The origins of this exotic bean can be traced back to 1958 to the Institute of Coffee Studies in El Salvador. As the result of experiments, Pacamara was made crossing Pacas (a bourbon mutation discovered also in El Salvador) and Maragogype. The amalgamation of both varieties resulted in a sweeter and heavier body than bourbon bean with such deep and great flavor notes that often than not dominates cupping events such as Cup Of Excellence.

Pacamara thrives best in higher altitude with cooler climate. It is resistant to wind and its tree size makes it easier to be harvested in steep terrain, making it a very suitable for the Salvadoran geography of high mountainous areas like Chalatenango, where Los Pocitos is located.
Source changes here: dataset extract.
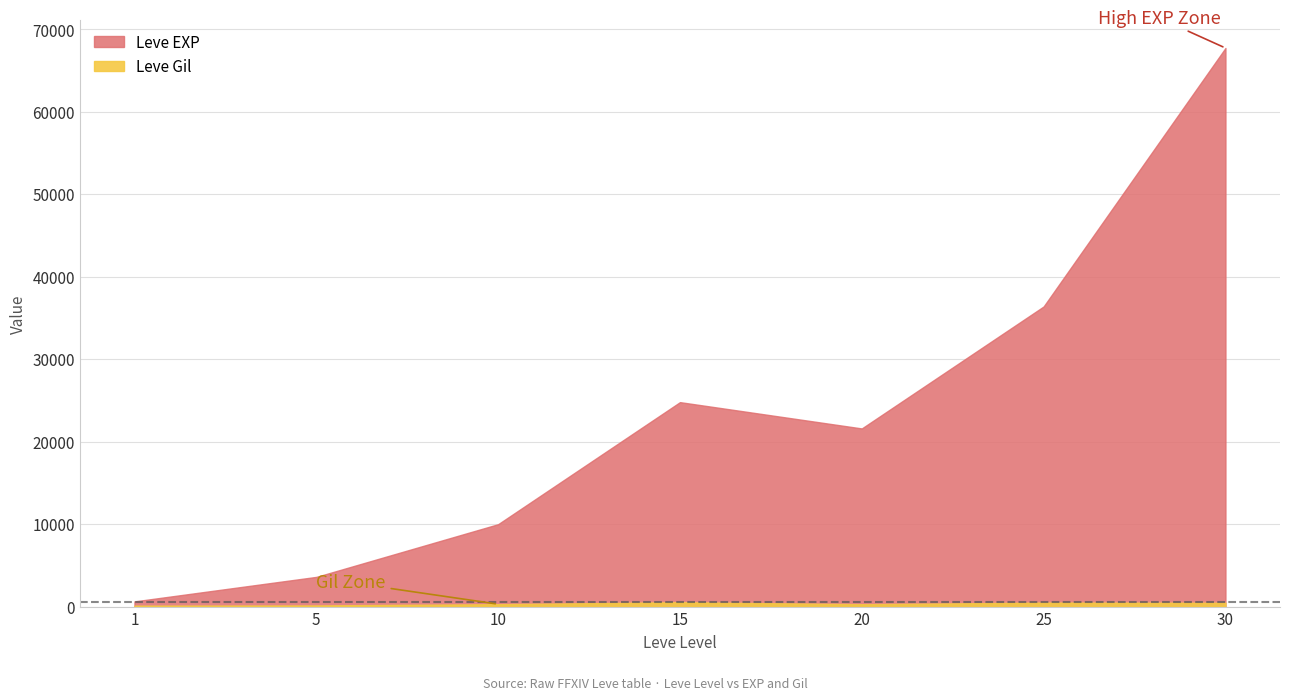

Which series has the widest spread of values?

Leve EXP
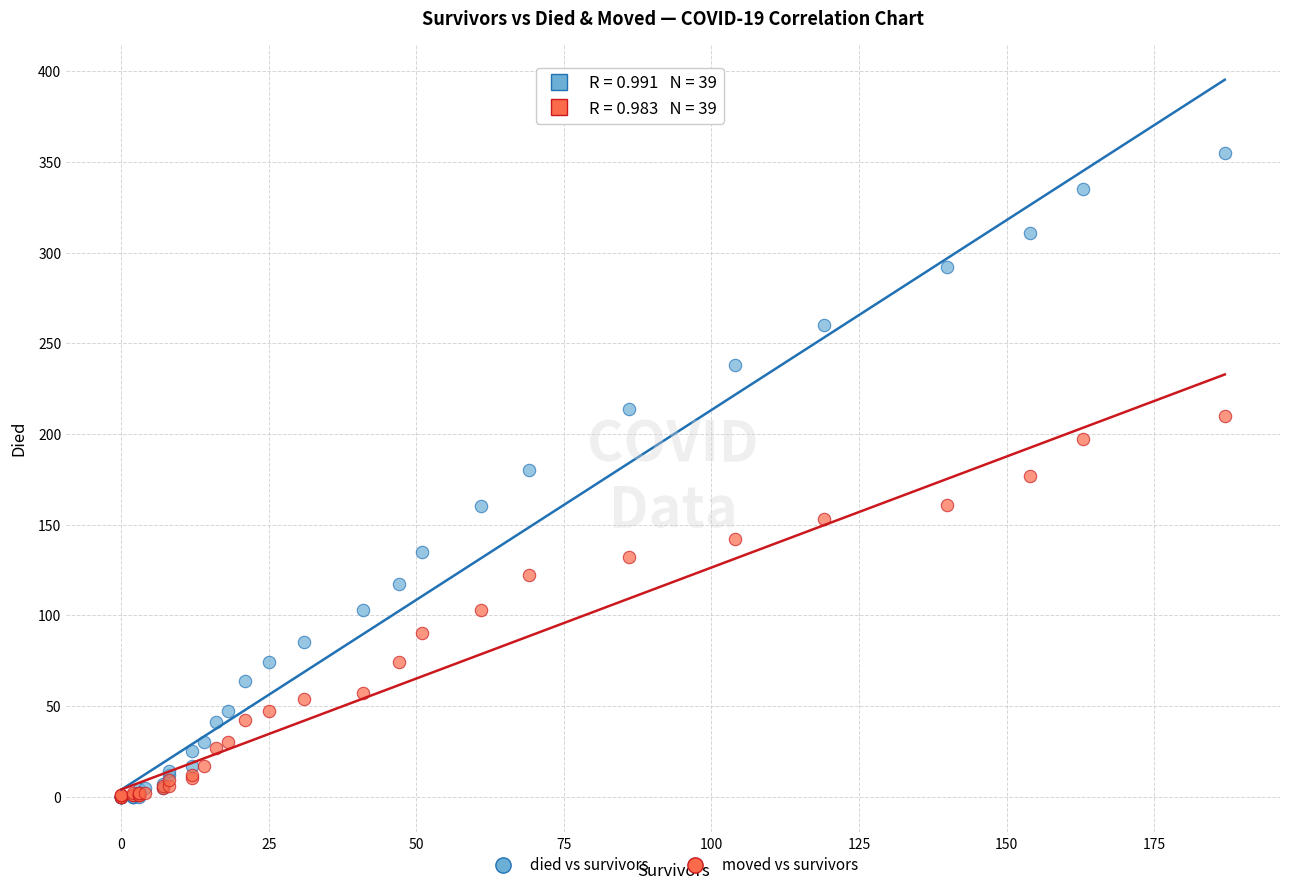

What are all the series names shown in the legend?

died vs survivors, moved vs survivors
This pacamara is washed processed. After harvest, the coffee was washed to remove the cherry and fruit mucilage covering the bean, and then spread on raised beds at Ignacio’s farm and turned regularly to allow slow, even drying of the beans for 7 to 10 days. Read more about the different processing methods here!

FARM STORY
Ignacio Gutierrez, or Nacho as per his nickname, earned his family living by growing tomatoes and wood trees prior to transitioning into coffee production in 2005. He started off with a small piece of land with just 500 coffee trees but ever since Nacho’s hard work and dedication has been awarded by winning Cup of Excellence in 2011, 2013, 2015 (first place with record breaking score with a coffee lot from Los Pocitos), and again in 2017. Nacho has reinvested each year’s COE winnings back into improving and expanding his farms and today operates three small farms (Los Pocitos, La Roxanita, and San Nicolas).  All three small farms owned by Ignacio are in close proximity in the northern region of El Salvador, in Chalatenango.

The elevation at the farms range from 1,600 to 1,700 meters and the farms are planted with Pacas, Pacamara, Gesha and SL28. Nacho works his farms with his family group, and they have mastered all three drying processes, washed, honey and natural.